START Records provided

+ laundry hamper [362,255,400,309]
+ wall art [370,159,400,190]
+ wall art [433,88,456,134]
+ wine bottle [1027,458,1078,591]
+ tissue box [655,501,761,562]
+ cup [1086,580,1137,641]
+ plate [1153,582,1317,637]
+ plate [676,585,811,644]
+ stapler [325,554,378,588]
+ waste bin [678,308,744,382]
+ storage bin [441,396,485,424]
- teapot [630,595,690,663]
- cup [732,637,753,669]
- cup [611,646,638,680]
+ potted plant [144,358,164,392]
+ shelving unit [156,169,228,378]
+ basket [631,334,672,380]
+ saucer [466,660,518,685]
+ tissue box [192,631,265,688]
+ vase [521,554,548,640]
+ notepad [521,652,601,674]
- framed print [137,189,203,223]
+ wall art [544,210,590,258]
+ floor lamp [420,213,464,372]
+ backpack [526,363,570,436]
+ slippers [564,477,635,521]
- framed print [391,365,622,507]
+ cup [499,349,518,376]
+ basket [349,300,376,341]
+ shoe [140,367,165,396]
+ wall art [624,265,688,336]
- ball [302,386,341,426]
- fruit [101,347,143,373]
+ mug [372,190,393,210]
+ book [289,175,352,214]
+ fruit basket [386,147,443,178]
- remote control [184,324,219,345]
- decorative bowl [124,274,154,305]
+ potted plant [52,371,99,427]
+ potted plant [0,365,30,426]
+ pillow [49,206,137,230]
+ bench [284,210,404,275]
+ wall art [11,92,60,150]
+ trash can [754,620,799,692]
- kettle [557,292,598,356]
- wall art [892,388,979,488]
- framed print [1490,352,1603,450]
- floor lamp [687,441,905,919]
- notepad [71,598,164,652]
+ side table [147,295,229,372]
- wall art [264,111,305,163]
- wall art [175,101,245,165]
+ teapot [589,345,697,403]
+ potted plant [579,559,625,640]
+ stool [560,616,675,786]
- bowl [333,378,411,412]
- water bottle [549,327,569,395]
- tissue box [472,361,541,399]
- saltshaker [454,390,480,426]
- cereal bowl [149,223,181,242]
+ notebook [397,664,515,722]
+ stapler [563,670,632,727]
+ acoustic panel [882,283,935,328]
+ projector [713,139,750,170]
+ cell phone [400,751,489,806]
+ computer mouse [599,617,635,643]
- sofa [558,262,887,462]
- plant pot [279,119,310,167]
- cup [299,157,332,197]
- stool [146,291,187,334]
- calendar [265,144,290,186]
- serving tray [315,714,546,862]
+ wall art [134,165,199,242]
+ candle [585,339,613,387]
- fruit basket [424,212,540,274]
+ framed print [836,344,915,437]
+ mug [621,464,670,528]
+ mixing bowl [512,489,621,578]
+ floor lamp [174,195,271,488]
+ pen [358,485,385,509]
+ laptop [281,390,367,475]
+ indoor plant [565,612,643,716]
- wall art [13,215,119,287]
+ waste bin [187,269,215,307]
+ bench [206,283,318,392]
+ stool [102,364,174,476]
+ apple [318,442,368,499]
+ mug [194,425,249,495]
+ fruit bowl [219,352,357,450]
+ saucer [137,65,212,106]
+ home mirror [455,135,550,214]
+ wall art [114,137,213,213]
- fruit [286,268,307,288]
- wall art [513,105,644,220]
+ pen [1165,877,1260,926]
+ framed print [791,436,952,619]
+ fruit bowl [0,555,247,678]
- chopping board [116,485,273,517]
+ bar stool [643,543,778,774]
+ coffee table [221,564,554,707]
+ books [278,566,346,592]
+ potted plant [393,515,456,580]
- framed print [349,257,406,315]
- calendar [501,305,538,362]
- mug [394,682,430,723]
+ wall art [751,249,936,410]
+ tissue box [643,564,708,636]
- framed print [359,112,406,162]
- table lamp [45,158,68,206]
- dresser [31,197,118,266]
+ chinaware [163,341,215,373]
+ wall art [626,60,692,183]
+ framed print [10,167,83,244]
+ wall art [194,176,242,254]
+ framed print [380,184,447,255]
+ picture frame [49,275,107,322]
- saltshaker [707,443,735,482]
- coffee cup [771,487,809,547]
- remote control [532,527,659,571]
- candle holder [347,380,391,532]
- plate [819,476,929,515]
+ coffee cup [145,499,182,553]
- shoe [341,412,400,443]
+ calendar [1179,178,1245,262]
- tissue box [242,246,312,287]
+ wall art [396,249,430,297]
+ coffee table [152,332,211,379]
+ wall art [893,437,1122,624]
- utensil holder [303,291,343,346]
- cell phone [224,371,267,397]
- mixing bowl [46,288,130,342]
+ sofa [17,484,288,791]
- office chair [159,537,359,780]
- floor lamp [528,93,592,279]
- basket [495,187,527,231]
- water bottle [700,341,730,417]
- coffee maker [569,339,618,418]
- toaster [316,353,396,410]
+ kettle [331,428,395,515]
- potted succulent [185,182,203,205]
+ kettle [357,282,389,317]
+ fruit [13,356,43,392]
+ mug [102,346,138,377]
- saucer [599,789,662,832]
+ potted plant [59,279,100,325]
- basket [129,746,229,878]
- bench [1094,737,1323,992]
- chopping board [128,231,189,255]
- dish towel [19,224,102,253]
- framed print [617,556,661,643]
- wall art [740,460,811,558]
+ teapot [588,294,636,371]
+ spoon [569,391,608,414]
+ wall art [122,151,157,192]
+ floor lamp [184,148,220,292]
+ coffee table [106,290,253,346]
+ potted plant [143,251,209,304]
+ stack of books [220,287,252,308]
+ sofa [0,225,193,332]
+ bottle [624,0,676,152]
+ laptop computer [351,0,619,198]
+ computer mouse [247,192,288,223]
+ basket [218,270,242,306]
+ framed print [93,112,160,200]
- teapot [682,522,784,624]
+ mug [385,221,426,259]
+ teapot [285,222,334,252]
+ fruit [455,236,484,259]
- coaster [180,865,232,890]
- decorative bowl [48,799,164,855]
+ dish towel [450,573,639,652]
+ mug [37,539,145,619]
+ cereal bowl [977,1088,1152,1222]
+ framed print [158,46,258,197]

END Records provided

[The task] Set every line down again exactly. Begin with the first line of the entries and finish with the line containing "- cup [611,646,638,680]".

[Task solution]
+ laundry hamper [362,255,400,309]
+ wall art [370,159,400,190]
+ wall art [433,88,456,134]
+ wine bottle [1027,458,1078,591]
+ tissue box [655,501,761,562]
+ cup [1086,580,1137,641]
+ plate [1153,582,1317,637]
+ plate [676,585,811,644]
+ stapler [325,554,378,588]
+ waste bin [678,308,744,382]
+ storage bin [441,396,485,424]
- teapot [630,595,690,663]
- cup [732,637,753,669]
- cup [611,646,638,680]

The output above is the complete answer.